▶ [DATA FOR THIS EXERCISE]
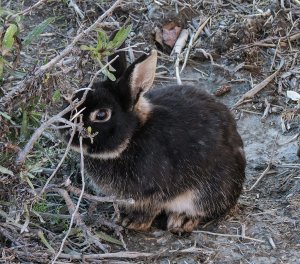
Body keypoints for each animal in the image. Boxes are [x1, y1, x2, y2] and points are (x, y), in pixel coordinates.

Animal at [59, 48, 245, 233]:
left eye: (101, 115)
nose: (63, 129)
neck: (132, 137)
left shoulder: (156, 191)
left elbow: (151, 208)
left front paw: (133, 222)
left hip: (206, 192)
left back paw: (182, 220)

▶ [YOUR INSTRUCTIONS] Print the entire listing precisely as written, omitting the images it holds.

▶ [OUTPUT FOR THIS TASK]
Body keypoints for each animal in the image. Boxes are [x1, y1, x2, y2] and points are (x, y), in pixel coordinates.

Animal at [59, 48, 245, 233]:
left eye: (101, 115)
nose: (63, 129)
neck: (132, 137)
left shoulder: (156, 191)
left elbow: (151, 208)
left front paw: (133, 222)
left hip: (206, 192)
left back paw: (182, 220)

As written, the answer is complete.